The increasingly polarized and politicised views on whether to wear masks in public during the current COVID-19 crisis hides a bitter truth on the state of contemporary research and the value we pose on clinical evidence to guide our decisions.
In 2010, at the end of the last influenza pandemic, there were six published randomized controlled trials with 4,147 participants focusing on the benefits of different types of masks. Two looked at healthcare workers and four at family or student clusters. The face mask trials for influenza-like illness (ILI) reported poor compliance, rarely reported harms and revealed the pressing need for future trials.

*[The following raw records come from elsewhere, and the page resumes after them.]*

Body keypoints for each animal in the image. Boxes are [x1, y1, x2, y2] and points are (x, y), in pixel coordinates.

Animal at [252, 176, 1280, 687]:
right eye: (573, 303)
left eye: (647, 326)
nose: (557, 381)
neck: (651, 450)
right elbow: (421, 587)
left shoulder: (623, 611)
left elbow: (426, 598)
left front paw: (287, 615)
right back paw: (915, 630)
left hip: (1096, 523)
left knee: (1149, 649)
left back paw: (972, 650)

Despite the clear requirement to carry out further large, pragmatic trials a decade later, only six had been published: five in healthcare workers and one in pilgrims. This recent crop of trials added 9,112 participants to the total randomized denominator of 13,259 and showed that masks alone have no significant effect in interrupting the spread of ILI or influenza in the general population, nor in healthcare workers.
The design of these 12 trials differed: viral circulation was usually variable; none were conducted during a pandemic. Outcomes were defined and reported in seven different ways, making comparison difficult. It is debatable whether any of these results could be applied to the transmission of SARS-CoV-2. Only one randomized trial included cloth masks. This trial found ILI rates were 13 times higher in Vietnamese hospital workers allocated cloth masks compared to medical/surgical masks, and over three times higher when compared to no masks.

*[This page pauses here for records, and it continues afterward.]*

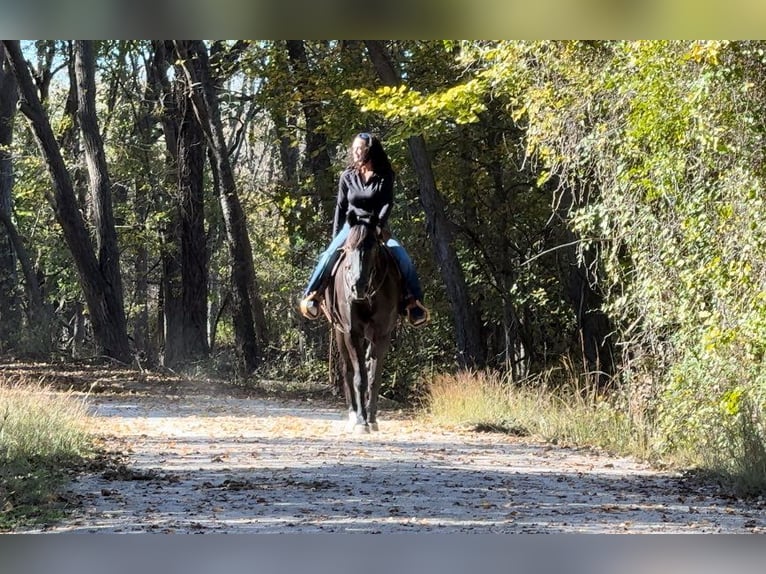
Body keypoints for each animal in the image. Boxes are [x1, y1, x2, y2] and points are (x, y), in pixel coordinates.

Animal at [324, 222, 402, 436]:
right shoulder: (352, 333)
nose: (357, 286)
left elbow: (374, 378)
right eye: (348, 248)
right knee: (347, 372)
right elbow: (360, 378)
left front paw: (372, 419)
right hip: (340, 334)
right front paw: (361, 421)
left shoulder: (382, 335)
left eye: (374, 248)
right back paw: (353, 416)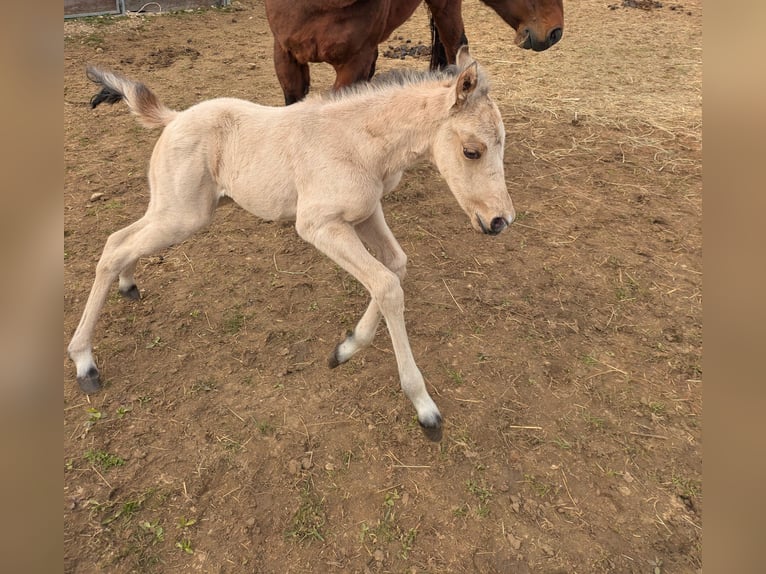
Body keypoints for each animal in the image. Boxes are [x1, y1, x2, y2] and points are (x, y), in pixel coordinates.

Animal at [67, 47, 515, 442]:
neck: (360, 144)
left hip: (175, 210)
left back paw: (127, 286)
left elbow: (395, 267)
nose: (500, 221)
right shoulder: (318, 225)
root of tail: (173, 118)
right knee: (113, 250)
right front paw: (424, 407)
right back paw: (84, 362)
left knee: (120, 240)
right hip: (181, 216)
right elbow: (387, 285)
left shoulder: (366, 212)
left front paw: (345, 349)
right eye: (472, 151)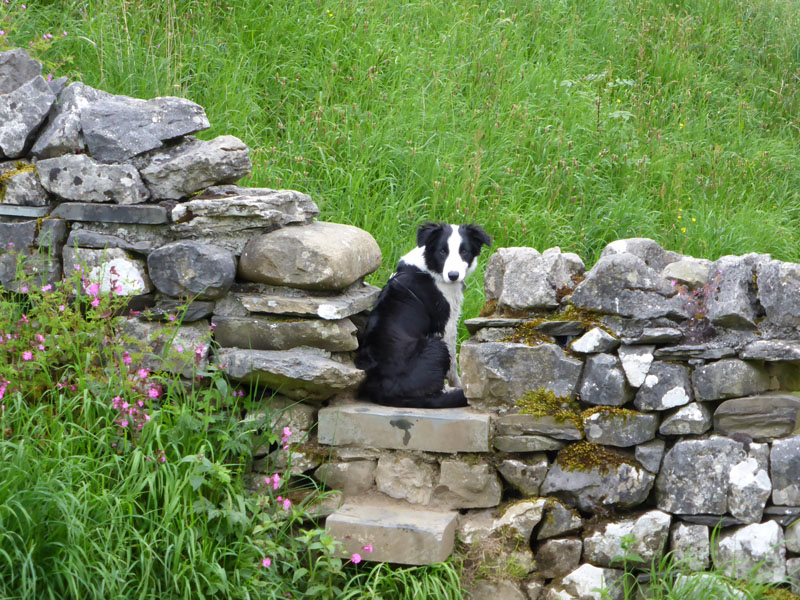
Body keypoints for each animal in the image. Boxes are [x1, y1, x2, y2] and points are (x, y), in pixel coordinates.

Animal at [358, 223, 494, 410]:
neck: (430, 269)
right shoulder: (446, 324)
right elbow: (453, 362)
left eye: (464, 251)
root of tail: (383, 392)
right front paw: (458, 384)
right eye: (442, 251)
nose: (453, 276)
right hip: (435, 346)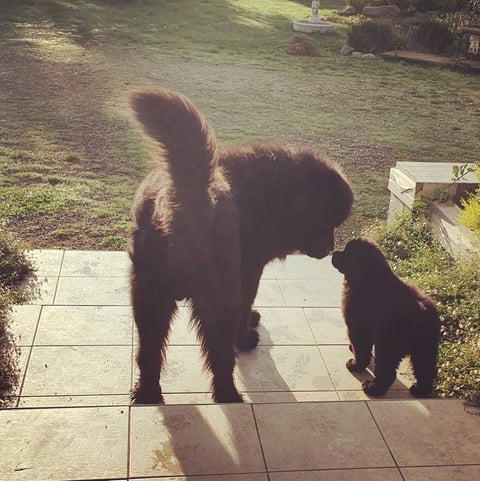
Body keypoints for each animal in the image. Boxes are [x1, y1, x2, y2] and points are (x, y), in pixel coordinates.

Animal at [127, 89, 352, 402]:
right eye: (324, 222)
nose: (331, 248)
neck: (271, 194)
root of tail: (191, 195)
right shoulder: (250, 272)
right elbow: (247, 306)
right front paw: (246, 335)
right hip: (215, 298)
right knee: (220, 358)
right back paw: (230, 395)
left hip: (149, 298)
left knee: (149, 354)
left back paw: (148, 394)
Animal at [332, 236, 440, 398]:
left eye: (347, 253)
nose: (332, 253)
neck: (369, 278)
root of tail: (422, 315)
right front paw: (352, 349)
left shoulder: (358, 326)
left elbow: (361, 349)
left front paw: (355, 364)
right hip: (424, 348)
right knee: (425, 370)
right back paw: (420, 391)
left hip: (387, 343)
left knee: (387, 372)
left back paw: (372, 388)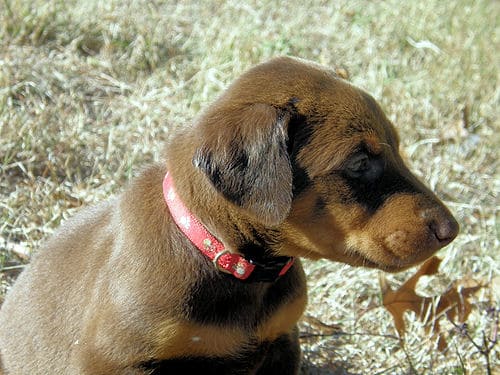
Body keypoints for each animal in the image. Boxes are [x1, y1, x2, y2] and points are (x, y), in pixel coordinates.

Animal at [0, 57, 458, 374]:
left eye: (396, 147)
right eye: (360, 162)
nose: (452, 230)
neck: (241, 269)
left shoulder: (282, 340)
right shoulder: (112, 358)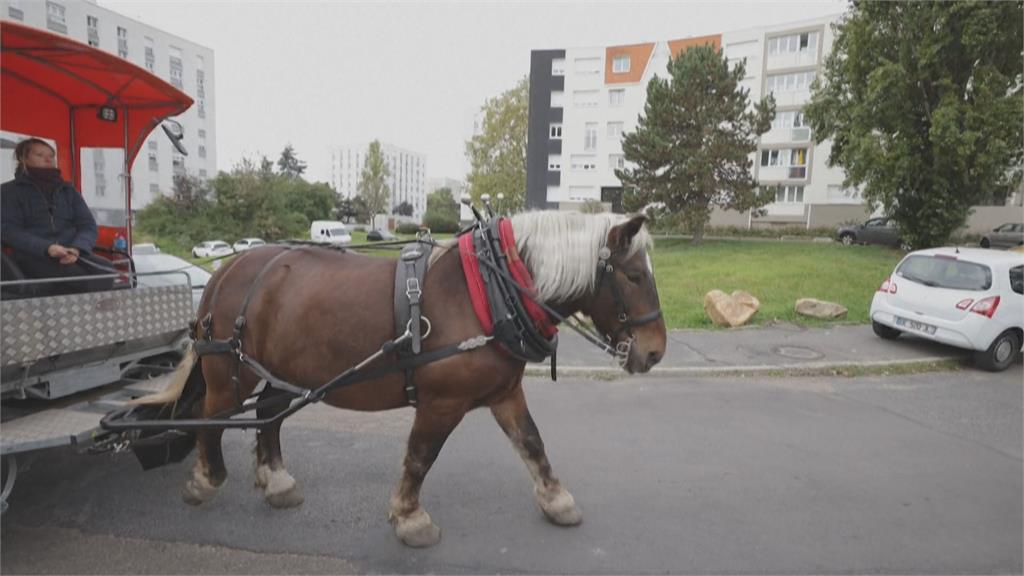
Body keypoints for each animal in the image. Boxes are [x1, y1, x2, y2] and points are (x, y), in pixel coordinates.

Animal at [174, 208, 663, 545]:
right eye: (634, 276)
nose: (656, 351)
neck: (490, 292)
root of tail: (225, 270)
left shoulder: (505, 392)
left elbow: (531, 442)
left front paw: (556, 500)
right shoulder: (441, 403)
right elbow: (420, 456)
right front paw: (411, 518)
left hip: (282, 367)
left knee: (269, 412)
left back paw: (276, 480)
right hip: (229, 370)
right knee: (210, 413)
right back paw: (206, 479)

It would appear that despite two decades of pandemic preparedness, there is considerable uncertainty as to the value of wearing masks. For instance, high rates of infection with cloth masks could be due to harms caused by cloth masks, or the benefits of medical masks. The numerous systematic reviews that have been recently published all include the same evidence base, so unsurprisingly reach broadly the same conclusions. However, recent reviews using lower quality evidence found masks to be effective, whilst also recommending robust randomized trials to inform the evidence for these interventions
Many countries have gone onto mandate masks for the public in various settings. Several others — Denmark, and Norway — generally do not. Norway’s Institute for Public Health reported that if masks did work then any difference in infection rates would be small when infection rates are low: assuming 20 percent asymptomatics and a risk reduction of 40 percent for wearing masks, 200,000 people would need to wear one to prevent one new infection per week.

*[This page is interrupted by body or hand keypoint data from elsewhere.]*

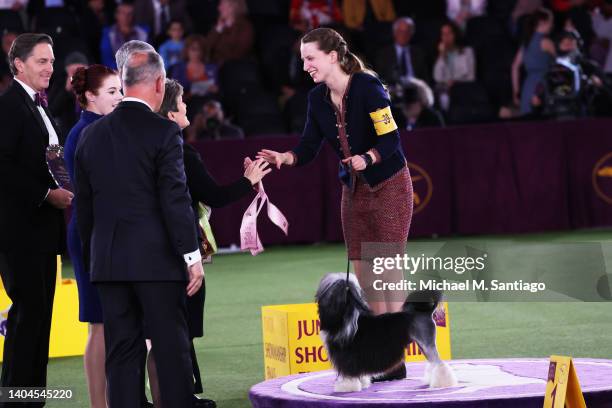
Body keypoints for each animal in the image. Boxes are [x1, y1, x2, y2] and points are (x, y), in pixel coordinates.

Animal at [316, 274, 454, 392]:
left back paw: (443, 383)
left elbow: (347, 373)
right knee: (433, 363)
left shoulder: (347, 357)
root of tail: (427, 312)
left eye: (332, 291)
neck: (346, 317)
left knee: (440, 364)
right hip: (423, 344)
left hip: (426, 343)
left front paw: (346, 387)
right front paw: (363, 383)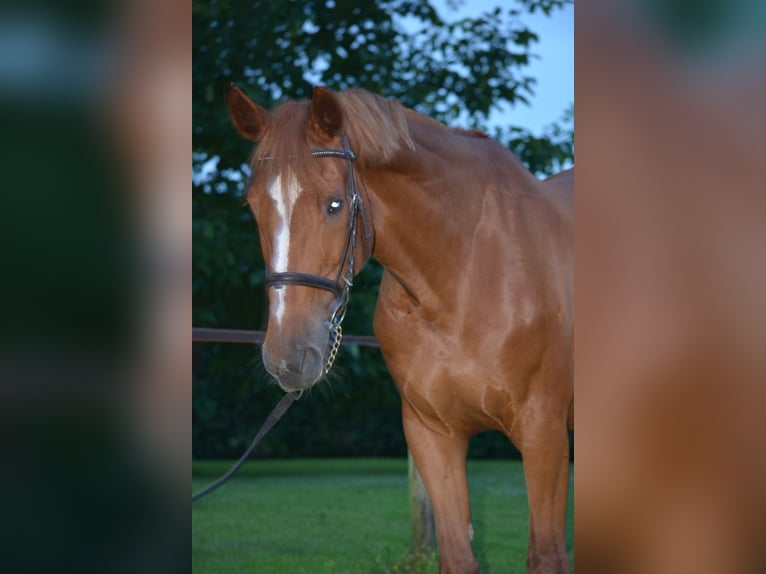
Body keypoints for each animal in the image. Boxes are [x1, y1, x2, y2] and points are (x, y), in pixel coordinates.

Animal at [225, 83, 572, 572]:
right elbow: (457, 556)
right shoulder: (433, 435)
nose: (287, 357)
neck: (465, 275)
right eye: (254, 208)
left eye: (335, 204)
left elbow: (546, 556)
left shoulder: (544, 435)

What do scientists do in the face of uncertainty on the value of global interventions? Usually, they seek an answer with adequately designed and swiftly implemented clinical studies, as has been partly achieved with pharmaceuticals. We consider it unwise to infer causation based on regional geographical observations as several proponents of masks have done. Spikes in cases can easily refute correlations, compliance with masks and other measures is often variable, and confounders cannot be accounted for in such observational research.
A search of the COVID trials tracker reveals nine registered trials of which five are currently recruiting participants and one enrolling participants by invitation. In Denmark, where masks are advised for those who break self-isolation to go out to take a test, a randomized trial including 6,000 participants is assessing reductions in COVID-19 infection using surgical facial masks outside the healthcare system. In Guinea-Bissau in West Africa, the Bandim Health Project is leading a 66,000 person trial — although not yet recruiting — on cloth face masks.
The small number of trials and lateness in the pandemic cycle is unlikely to give us reasonably clear answers and guide decision-makers. This abandonment of the scientific modus operandi and lack of foresight has left the field wide open for the play of opinions, radical views and political influence.